**Records provided**
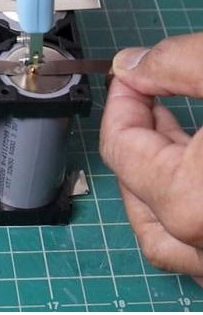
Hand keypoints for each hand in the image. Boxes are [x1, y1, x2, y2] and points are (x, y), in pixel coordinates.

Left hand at [100, 33, 202, 280]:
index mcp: (193, 201)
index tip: (135, 74)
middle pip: (135, 187)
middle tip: (154, 96)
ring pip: (163, 231)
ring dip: (157, 180)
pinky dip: (187, 210)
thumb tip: (136, 64)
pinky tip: (201, 172)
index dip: (123, 100)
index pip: (120, 145)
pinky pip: (198, 249)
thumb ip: (180, 64)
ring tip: (174, 136)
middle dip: (139, 133)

**Activity**
A verbatim rendering of the listing above is required, without any of its pictures.

**Solution for this task**
Hand keypoints for each hand in the image. Boxes are [x1, y1, x2, y2] and points are (x, y), in pixel coordinates.

Left hand at [100, 33, 202, 280]:
index mcp: (193, 201)
index tip: (135, 74)
middle pip: (135, 187)
middle tip: (154, 96)
ring pip: (163, 231)
ring dip: (157, 180)
pinky dip: (187, 210)
thumb tip: (136, 64)
pinky tip: (201, 172)
index dip: (123, 100)
index pip: (120, 145)
pinky pip: (198, 249)
thumb ip: (180, 64)
ring tip: (174, 136)
middle dip: (139, 133)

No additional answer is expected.